▸ LE PROBLÈME: Poursuivez le passage ci-dessous sur les pouvoirs du Président de la République face à l'Assemblée, en reprenant juste après sa dernière phrase.

**** PASSAGE EXTRAIT

Quant à l'élaboration de la loi, le Président dispose de deux moyens de pression ; d'une part, en déclarant urgent un projet de loi, il contraint l'Assemblée à l'examiner par priorité (article 50), d'autre part, il peut se passer de l'Assemblée, si celle-ci s'avère peu « gouvernable », en faisant approuver, par la voie du référendum, non seulement un projet de loi ordinaire mais tout un programme de matière législative (art. 28) et même tout un programme de révision de la Constitution elle même (Art. 75). Par ailleurs le Président de la République peut, selon l'article 52, recevoir une délégation de l'Assemblée afin de légiférer, durant un certain temps, par ordonnances lois dans le domaine réservé à la loi selon l'article 46. Enfin, le Président, qui convoque et clôture les sessions extraordinaires de l'Assemblée, doit communiquer au moins une fois par an avec celle-ci par des messages qui y seront lus sans être l'objet d'un débat (article 25). En outre la Constitution réserve encore, selon le modèle (généralement adopté en Afrique) de l'article 16 de la Constitution française de 1958, un pouvoir exorbitant au Président de la République proclamant l'état d'urgence (article 54).

********
**** LIGNES

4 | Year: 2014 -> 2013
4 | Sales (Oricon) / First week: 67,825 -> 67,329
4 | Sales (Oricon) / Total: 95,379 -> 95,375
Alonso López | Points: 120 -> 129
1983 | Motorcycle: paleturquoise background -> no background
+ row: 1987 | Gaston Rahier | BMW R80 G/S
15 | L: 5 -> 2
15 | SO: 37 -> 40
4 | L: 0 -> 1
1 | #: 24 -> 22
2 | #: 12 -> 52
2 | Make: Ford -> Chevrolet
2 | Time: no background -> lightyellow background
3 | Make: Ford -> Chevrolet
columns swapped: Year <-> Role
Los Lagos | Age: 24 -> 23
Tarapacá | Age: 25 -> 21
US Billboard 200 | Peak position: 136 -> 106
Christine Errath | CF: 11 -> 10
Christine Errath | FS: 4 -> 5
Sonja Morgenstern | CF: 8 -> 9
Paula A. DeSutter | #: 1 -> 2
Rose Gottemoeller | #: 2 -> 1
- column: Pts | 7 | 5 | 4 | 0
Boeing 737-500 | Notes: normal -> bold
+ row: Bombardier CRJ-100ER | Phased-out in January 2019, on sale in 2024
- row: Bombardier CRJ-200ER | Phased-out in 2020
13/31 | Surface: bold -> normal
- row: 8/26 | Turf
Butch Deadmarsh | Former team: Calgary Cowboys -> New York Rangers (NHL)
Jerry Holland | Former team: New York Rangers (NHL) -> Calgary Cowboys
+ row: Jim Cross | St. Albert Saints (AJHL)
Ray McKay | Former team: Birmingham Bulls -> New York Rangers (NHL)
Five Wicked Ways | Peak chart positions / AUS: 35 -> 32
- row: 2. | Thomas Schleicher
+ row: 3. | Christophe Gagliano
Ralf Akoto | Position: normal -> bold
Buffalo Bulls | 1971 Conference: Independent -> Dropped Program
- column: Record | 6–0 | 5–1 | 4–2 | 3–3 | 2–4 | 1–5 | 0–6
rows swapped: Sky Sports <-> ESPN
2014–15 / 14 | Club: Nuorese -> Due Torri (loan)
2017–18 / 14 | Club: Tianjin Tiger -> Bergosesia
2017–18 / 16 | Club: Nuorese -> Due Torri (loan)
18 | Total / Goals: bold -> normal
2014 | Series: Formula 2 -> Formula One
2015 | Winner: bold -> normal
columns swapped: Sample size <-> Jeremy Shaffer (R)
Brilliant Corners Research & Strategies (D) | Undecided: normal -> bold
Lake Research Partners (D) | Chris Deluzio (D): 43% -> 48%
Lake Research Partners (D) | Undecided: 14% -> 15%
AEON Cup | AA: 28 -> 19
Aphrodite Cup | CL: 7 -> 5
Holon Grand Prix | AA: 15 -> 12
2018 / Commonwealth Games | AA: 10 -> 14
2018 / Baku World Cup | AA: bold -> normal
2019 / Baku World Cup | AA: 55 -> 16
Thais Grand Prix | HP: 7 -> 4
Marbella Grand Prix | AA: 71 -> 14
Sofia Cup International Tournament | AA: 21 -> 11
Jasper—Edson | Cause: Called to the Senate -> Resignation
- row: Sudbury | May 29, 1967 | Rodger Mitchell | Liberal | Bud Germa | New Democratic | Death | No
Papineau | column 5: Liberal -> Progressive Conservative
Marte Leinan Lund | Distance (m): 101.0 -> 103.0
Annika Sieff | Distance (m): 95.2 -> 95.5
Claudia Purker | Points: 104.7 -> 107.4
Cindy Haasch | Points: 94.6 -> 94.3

********

▸ RÉPONSE CI-DESSOUS:
Devant l'étendue de ces pouvoirs du Président dé la République on est amené à s'interroger sur ce que peut être le rôle du Parlement ; ne sera-t-il pas celui d'un simple collaborateur qui se contente d'assurer, du point de vue technique, l'élaboration des lois que le Président propose ou accepte au préalable ?

2. Le pouvoir législatif.

Dans le domaine législatif la Constitution congolaise de 1967 se rapproche encore plus de la pratique de la plupart des Etats d'Afrique francophone ; un parlement monocaméral exerçant un pouvoir dont le domaine est circonscrit. L'article 36 précise que le Parlement est composé d'une chambre unique appelée Assemblée nationale, dont le rôle est de représenter toute la nation et qui -- ajoute l'article 45 -- exerce le pouvoir législatif.

Les députés sont élus au suffrage universel direct pour une durée de cinq ans. Ils se réunissent en session ordinaire deux fois par an, chacune (comme dans la Constitution précédente), d'une durée de trois mois.

Dans le cadre d'une rationalisation du parlementarisme la nouvelle Constitution a innové en ce que le député perd automatiquement son mandat à l'Assemblée nationale s'il cesse d'appartenir à un parti politique.

Il sera dans ce cas remplacé par son suppléant conformément à l'article 39.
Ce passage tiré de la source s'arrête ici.